Name: Isabelle Van Dyck

October 6th, 2023
15h00 - 17h00

Auditorium H5
Campus Diepenbeek

SCK CEN - Crisisbeheersing (2019)

Application of Lemna minor in site remediation strategies

Pollutants such as radionuclides and heavy metals are present in the environment due to the exploitation of nuclear installations, mining and milling processes, industrial activities (e.g. involving naturally occurring radionuclides), nuclear accidents and the dumping of radioactive waste. Polluted surface waters can become an environmental problem for both aquatic and terrestrial organisms and therefore remediation is needed. Phytoremediation uses the biological processes of living plants (and their associated microbiome) to remove, degrade or stabilise pollutants from their surrounding environment. Phytoremediation is recognised as an efficient site remediation technology for various types of pollutants and can be used as a complementary waste water treatment technique for specific scenarios. Within this PhD project, phytoremediation of water, polluted with radionuclides and metals, using the macrophyte Lemna minor has been systematically studied.

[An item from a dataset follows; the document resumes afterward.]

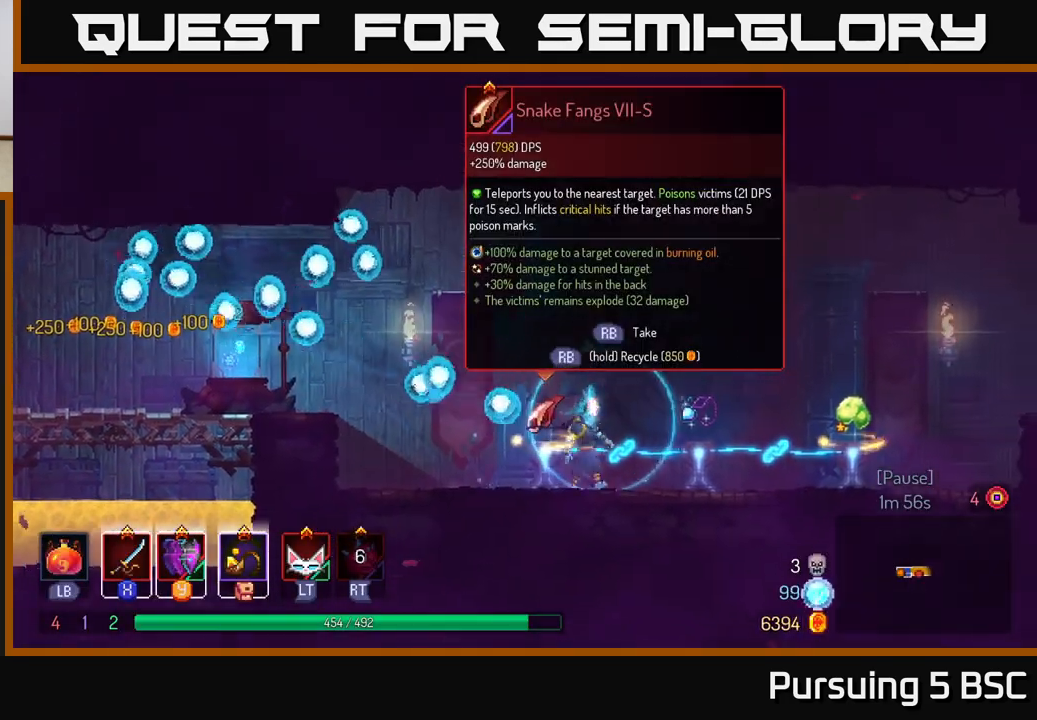
{"buttons": [], "left_stick": "center", "right_stick": "center", "events": [[17, "left_stick", "center"], [133, "right_stick", "center"]]}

L. minor is one of the 36 Lemnaceae species that can absorb and accumulate various pollutants in its biomass, making it a candidate plant species for phytoremediation purposes. L. minor plants are used and studied for wastewater evaluation and treatment due to their fast growth, ability to form extended surface mats on the water, high removal capacity and sensitivity towards different kinds of stress (e.g. heavy metals, radionuclides). Due to their easy growth in a wide variety of laboratory conditions, L. minor is often used as a model organism for environmental studies and fundamental plant research. Therefore, L. minor is suitable for studying toxicity of wastewater and for investigating in detail its applicability for phytoremediation purposes.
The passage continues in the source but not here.